The primary issue raised in the employee’s brief is the denial of Roraff fees by the compensation judge. Attorney Lawhead contends that the employer denied the relationship between the employee’s work injury and the ACL tear and it was through his efforts that this denial was reversed and surgery for the ACL tear was paid by the employer. In response, the employer argues that the claim for Roraff fee was properly denied because there was no genuine dispute regarding medical benefits.

The compensation judge found there was no genuine dispute on the question of medical treatment. We find substantial evidence to support that determination. The employer authorized the employee’s initial consultation at Mayo, allowed the MRI, and approved the consultation with Dr. Eckstrom. The initial consultation with CNP McGaffey on August 19 was three weeks after the injury and the appointment with the orthopedist was three weeks after that. Contrary to employee’s argument, this does not indicate a “culture of denial” by the employer.

Further, according to Dr. Eckstrom’s chart, the employee’s history, as provided by the employee, was the source of his conclusion that the ACL tear was a pre-existing condition. There is no indication that the employer raised the issue of a pre-existing condition or ever took any position on this question. The employee raised the issue of the ACL tear again with Dr. Eckstrom on October 6 and discussed the issue with CNP McGaffey on October 14, 2015. CNP McGaffey recommended a second opinion which was approved by the employer the next day.

The second opinion was with Dr. Kirsch on November 10, 2015, and a discussion was held by Dr. Kirsch with the employee and the QRC on the question of causation. The employer approved the surgery on November 18 and the surgery took place on December 14. There no indication in any of the records that Mr. Lawhead was involved in these decisions and there is no mention of whether or not the employee had a lawyer.

Based on this record, it was reasonable for the compensation judge to conclude that at no time did the employer delay payment or refuse to pay for medical treatment related to the work injury. The employer did not obtain an independent medical examination and instead followed the recommendations of the treating medical providers. Substantial evidence supports the compensation judge’s finding that no genuine dispute existed with regard to the payment of medical expenses. In the absence of a dispute there is no basis for an award of Roraff fees.

In their briefs, the parties discuss other issues as well. The statute provides that the Roraff fees are to be paid if contingent fees are inadequate.

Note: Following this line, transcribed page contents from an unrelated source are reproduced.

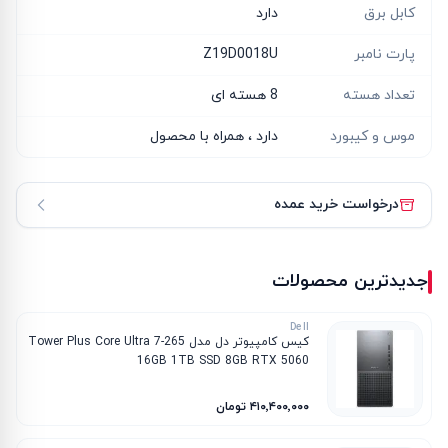
کابل برق
دارد
پارت نامبر
Z19D0018U
تعداد هسته
8 هسته ای
موس و کیبورد
دارد ، همراه با محصول
درخواست خرید عمده
جدیدترین محصولات
Dell
کیس کامپیوتر دل مدل Tower Plus Core Ultra 7-265
16GB 1TB SSD 8GB RTX 5060
۴۱۰٬۴۰۰٬۰۰۰ تومان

The parties argue the adequacy of the contingency fees ordered by the compensation judge and whether Mr. Lawhead’s itemized time was reasonable. We do not address these issues since the compensation judge decided this matter on a finding of no genuine dispute and the adequacy of the contingency fee was not relevant to his determination.

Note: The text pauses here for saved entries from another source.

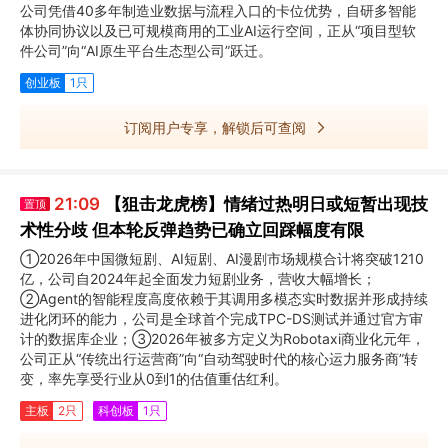
公司凭借40多年制造业数据与流程入口的卡位优势，自研多智能
体协同协议以及已可规模商用的工业AI运行空间，正从“项目型软
件公司”向“AI原生平台生态型公司”跃迁。
创业板
1只
订阅用户专享，解锁后可查阅
21:09
【狙击龙虎榜】情绪过热明日或短暂出现技
置顶
术性分歧 但本轮反弹趋势已确立回踩幅度有限
①2026年中国微短剧、AI短剧、AI漫剧市场规模合计将突破1210
亿，公司自2024年起全面发力短剧业务，营收大幅增长；
②Agent的智能程度高度依赖于其调用多模态实时数据并形成持续
进化闭环的能力，公司是全球首个完成TPC-DS测试并通过官方审
计的数据库企业；③2026年被多方定义为Robotaxi商业化元年，
公司正从“传统出行运营商”向“自动驾驶时代的核心运力服务商”转
变，率先享受行业从0到1的估值重估红利。
主板
2只
科创板
1只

Mr. Lawhead also argues at some length in his brief that his efforts generated Dr. Kirsch’s opinion on causation, contrary to the compensation judge’s decision. However, there was never a dispute over Dr. Kirsch’s opinion. An attorney provides valuable assistance to an injured worker by advising the worker of their rights under the workers’ compensation statute, benefits to which the person might be entitled, recommending a QRC, and suggesting questions for a treating doctor to consider. The statute is clear, however, that fees under 176.081 may be awarded only if the attorney obtains benefits for the employee only after resolving a dispute with the employer. That is not the case here.

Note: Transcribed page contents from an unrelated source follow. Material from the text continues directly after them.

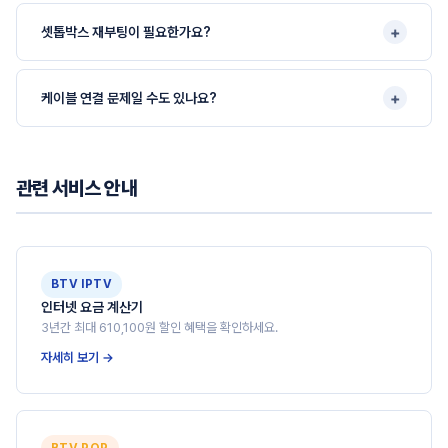
+
셋톱박스 재부팅이 필요한가요?
+
케이블 연결 문제일 수도 있나요?
관련 서비스 안내
BTV IPTV
인터넷 요금 계산기
3년간 최대 610,100원 할인 혜택을 확인하세요.
자세히 보기 →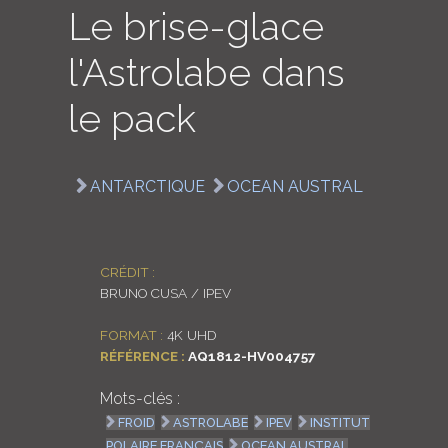
Le brise-glace
LOGIN
l'Astrolabe dans
ENGLISH
le pack
ANTARCTIQUE
OCEAN AUSTRAL
CRÉDIT :
BRUNO CUSA / IPEV
FORMAT :
4K UHD
RÉFÉRENCE :
AQ1812-HV004757
Mots-clés :
FROID
ASTROLABE
IPEV
INSTITUT
POLAIRE FRANÇAIS
OCEAN AUSTRAL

The decision of the compensation judge is affirmed.

[1] Roraff v. State, Dep’t of Transp., 288 N.W.2d 15, 32 W.C.D. 297 (Minn. 1980); Heaton v. J.E. Fryer & Co., 36 W.C.D. 316 (W.C.C.A. 1983). See also Minn. Stat. § 176.081, subd. 1(1) and (3)(c).

[2] In the employee’s Appellant Reply Brief Mr. Lawhead refers to contingency fees awarded of $686.36. The reason for this discrepancy between the compensation judge’s decision and this statement in the brief is not addressed.